══ Records for processing

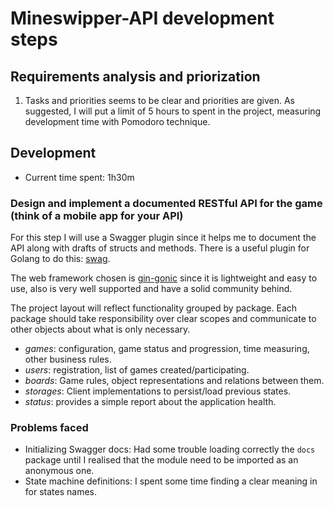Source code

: # Mineswipper-API development steps

## Requirements analysis and priorization

1. Tasks and priorities seems to be clear and priorities are given. As
   suggested, I will put a limit of 5 hours to spent in the project,
   measuring development time with Pomodoro technique.

## Development

* Current time spent: 1h30m

### Design and implement a documented RESTful API for the game (think of a mobile app for your API)

For this step I will use a Swagger plugin since it helps me to document the API
along with drafts of structs and methods. There is a useful plugin for Golang
to do this: [swag][1].

The web framework chosen is [gin-gonic][2] since it is lightweight and easy to
use, also is very well supported and have a solid community behind.

The project layout will reflect functionality grouped by package. Each package
should take responsibility over clear scopes and communicate to other objects
about what is only necessary.

* _games_: configuration, game status and progression, time measuring, other
  business rules. 
* _users_: registration, list of games created/participating.
* _boards_: Game rules, object representations and relations between them.
* _storages_: Client implementations to persist/load previous states.
* _status_: provides a simple report about the application health.

### Problems faced

* Initializing Swagger docs: Had some trouble loading correctly the `docs`
  package until I realised that the module need to be imported as an anonymous
  one.
* State machine definitions: I spent some time finding a clear meaning in for
  states names.

[1]: https://github.com/swaggo/swag
[2]: https://github.com/gin-gonic/gin
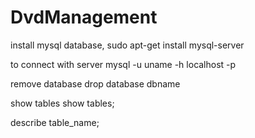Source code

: # DvdManagement
install mysql database,
sudo apt-get install mysql-server

to connect with server
mysql -u uname -h localhost -p

remove database
drop database dbname

show tables
show tables;

describe table_name;
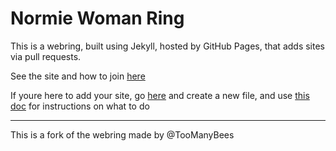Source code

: # Normie Woman Ring

This is a webring, built using Jekyll, hosted by GitHub Pages, that adds sites via pull requests.

See the site and how to join [here](https://beefsteaktomatoes.github.io/normie-woman-ring/)

If youre here to add your site, go [here](https://github.com/beefsteaktomatoes/normie-woman-ring/new/master/_websites) and create a new file, and use [this doc](https://beefsteaktomatoes.github.io/normie-woman-ring/about#to-join) for instructions on what to do

---

This is a fork of the webring made by @TooManyBees
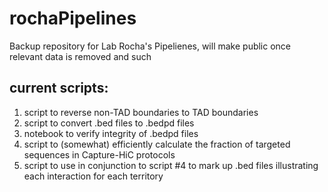 # rochaPipelines
Backup repository for Lab Rocha's Pipelienes, will make public once relevant data is removed and such

## current scripts:
1. script to reverse non-TAD boundaries to TAD boundaries
2. script to convert .bed files to .bedpd files
3. notebook to verify integrity of .bedpd files
4. script to (somewhat) efficiently calculate the fraction of targeted sequences in Capture-HiC protocols
5. script to use in conjunction to script #4 to mark up .bed files illustrating each interaction for each territory

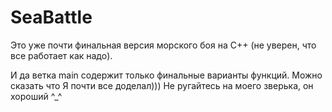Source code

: <h1>SeaBattle</h1>
<p>Это уже почти финальная версия морского боя на C++ (не уверен, что все работает как надо).</p>
<p>И да ветка main содержит только финальные варианты функций. Можно сказать что Я почти все доделал)))
Не ругайтесь на моего зверька, он хороший ^_^</p>

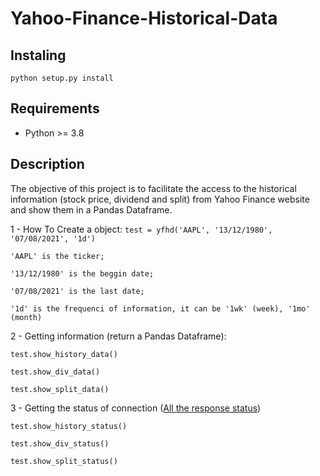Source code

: # Yahoo-Finance-Historical-Data

## Instaling
    python setup.py install

## Requirements
* Python >= 3.8

## Description
The objective of this project is to facilitate the access to the historical information (stock price, dividend and 
split) from Yahoo Finance website and show them in a Pandas Dataframe.

1 - How To Create a object:
    <code>test = yfhd('AAPL', '13/12/1980', '07/08/2021', '1d')</code>

    'AAPL' is the ticker;

    '13/12/1980' is the beggin date;

    '07/08/2021' is the last date;

    '1d' is the frequenci of information, it can be '1wk' (week), '1mo' (month)

2 - Getting information (return a Pandas Dataframe):

    test.show_history_data()

    test.show_div_data()

    test.show_split_data()

3 - Getting the status of connection (<a href="https://httpstatuses.com/">All the response status</a>)
    
    test.show_history_status()

    test.show_div_status()

    test.show_split_status()
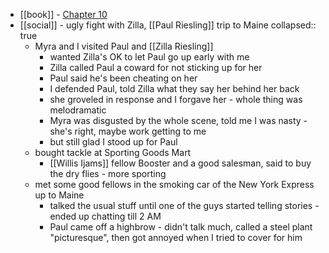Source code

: - [[book]] - [Chapter 10](https://standardebooks.org/ebooks/sinclair-lewis/babbitt/text/chapter-10)
- [[social]] - ugly fight with Zilla, [[Paul Riesling]] trip to Maine
  collapsed:: true
	- Myra and I visited Paul and [[Zilla Riesling]]
		- wanted Zilla's OK to let Paul go up early with me
		- Zilla called Paul a coward for not sticking up for her
		- Paul said he's been cheating on her
		- I defended Paul, told Zilla what they say her behind her back
		- she groveled in response and I forgave her - whole thing was melodramatic
		- Myra was disgusted by the whole scene, told me I was nasty - she's right, maybe work getting to me
		- but still glad I stood up for Paul
	- bought tackle at Sporting Goods Mart
		- [[Willis Ijams]] fellow Booster and a good salesman, said to buy the dry flies - more sporting
	- met some good fellows in the smoking car of the New York Express up to Maine
		- talked the usual stuff until one of the guys started telling stories - ended up chatting till 2 AM
		- Paul came off a highbrow - didn't talk much, called a steel plant "picturesque", then got annoyed when I tried to cover for him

════

Job item> Transcribe the whole listing exactly as it stands, apart from the pictures.

Answer>
Source code

: # Mineswipper-API development steps

## Requirements analysis and priorization

1. Tasks and priorities seems to be clear and priorities are given. As
   suggested, I will put a limit of 5 hours to spent in the project,
   measuring development time with Pomodoro technique.

## Development

* Current time spent: 1h30m

### Design and implement a documented RESTful API for the game (think of a mobile app for your API)

For this step I will use a Swagger plugin since it helps me to document the API
along with drafts of structs and methods. There is a useful plugin for Golang
to do this: [swag][1].

The web framework chosen is [gin-gonic][2] since it is lightweight and easy to
use, also is very well supported and have a solid community behind.

The project layout will reflect functionality grouped by package. Each package
should take responsibility over clear scopes and communicate to other objects
about what is only necessary.

* _games_: configuration, game status and progression, time measuring, other
  business rules. 
* _users_: registration, list of games created/participating.
* _boards_: Game rules, object representations and relations between them.
* _storages_: Client implementations to persist/load previous states.
* _status_: provides a simple report about the application health.

### Problems faced

* Initializing Swagger docs: Had some trouble loading correctly the `docs`
  package until I realised that the module need to be imported as an anonymous
  one.
* State machine definitions: I spent some time finding a clear meaning in for
  states names.

[1]: https://github.com/swaggo/swag
[2]: https://github.com/gin-gonic/gin
Source code

: # DvdManagement
install mysql database,
sudo apt-get install mysql-server

to connect with server
mysql -u uname -h localhost -p

remove database
drop database dbname

show tables
show tables;

describe table_name;
Source code

: # Normie Woman Ring

This is a webring, built using Jekyll, hosted by GitHub Pages, that adds sites via pull requests.

See the site and how to join [here](https://beefsteaktomatoes.github.io/normie-woman-ring/)

If youre here to add your site, go [here](https://github.com/beefsteaktomatoes/normie-woman-ring/new/master/_websites) and create a new file, and use [this doc](https://beefsteaktomatoes.github.io/normie-woman-ring/about#to-join) for instructions on what to do

---

This is a fork of the webring made by @TooManyBees
 # rochaPipelines
Backup repository for Lab Rocha's Pipelienes, will make public once relevant data is removed and such

## current scripts:
1. script to reverse non-TAD boundaries to TAD boundaries
2. script to convert .bed files to .bedpd files
3. notebook to verify integrity of .bedpd files
4. script to (somewhat) efficiently calculate the fraction of targeted sequences in Capture-HiC protocols
5. script to use in conjunction to script #4 to mark up .bed files illustrating each interaction for each territory

Source code

: <h1>SeaBattle</h1>
<p>Это уже почти финальная версия морского боя на C++ (не уверен, что все работает как надо).</p>
<p>И да ветка main содержит только финальные варианты функций. Можно сказать что Я почти все доделал)))
Не ругайтесь на моего зверька, он хороший ^_^</p>

Source code

: # Yahoo-Finance-Historical-Data

## Instaling
    python setup.py install

## Requirements
* Python >= 3.8

## Description
The objective of this project is to facilitate the access to the historical information (stock price, dividend and 
split) from Yahoo Finance website and show them in a Pandas Dataframe.

1 - How To Create a object:
    <code>test = yfhd('AAPL', '13/12/1980', '07/08/2021', '1d')</code>

    'AAPL' is the ticker;

    '13/12/1980' is the beggin date;

    '07/08/2021' is the last date;

    '1d' is the frequenci of information, it can be '1wk' (week), '1mo' (month)

2 - Getting information (return a Pandas Dataframe):

    test.show_history_data()

    test.show_div_data()

    test.show_split_data()

3 - Getting the status of connection (<a href="https://httpstatuses.com/">All the response status</a>)
    
    test.show_history_status()

    test.show_div_status()

    test.show_split_status()
Source code

: - [[book]] - [Chapter 10](https://standardebooks.org/ebooks/sinclair-lewis/babbitt/text/chapter-10)
- [[social]] - ugly fight with Zilla, [[Paul Riesling]] trip to Maine
  collapsed:: true
	- Myra and I visited Paul and [[Zilla Riesling]]
		- wanted Zilla's OK to let Paul go up early with me
		- Zilla called Paul a coward for not sticking up for her
		- Paul said he's been cheating on her
		- I defended Paul, told Zilla what they say her behind her back
		- she groveled in response and I forgave her - whole thing was melodramatic
		- Myra was disgusted by the whole scene, told me I was nasty - she's right, maybe work getting to me
		- but still glad I stood up for Paul
	- bought tackle at Sporting Goods Mart
		- [[Willis Ijams]] fellow Booster and a good salesman, said to buy the dry flies - more sporting
	- met some good fellows in the smoking car of the New York Express up to Maine
		- talked the usual stuff until one of the guys started telling stories - ended up chatting till 2 AM
		- Paul came off a highbrow - didn't talk much, called a steel plant "picturesque", then got annoyed when I tried to cover for him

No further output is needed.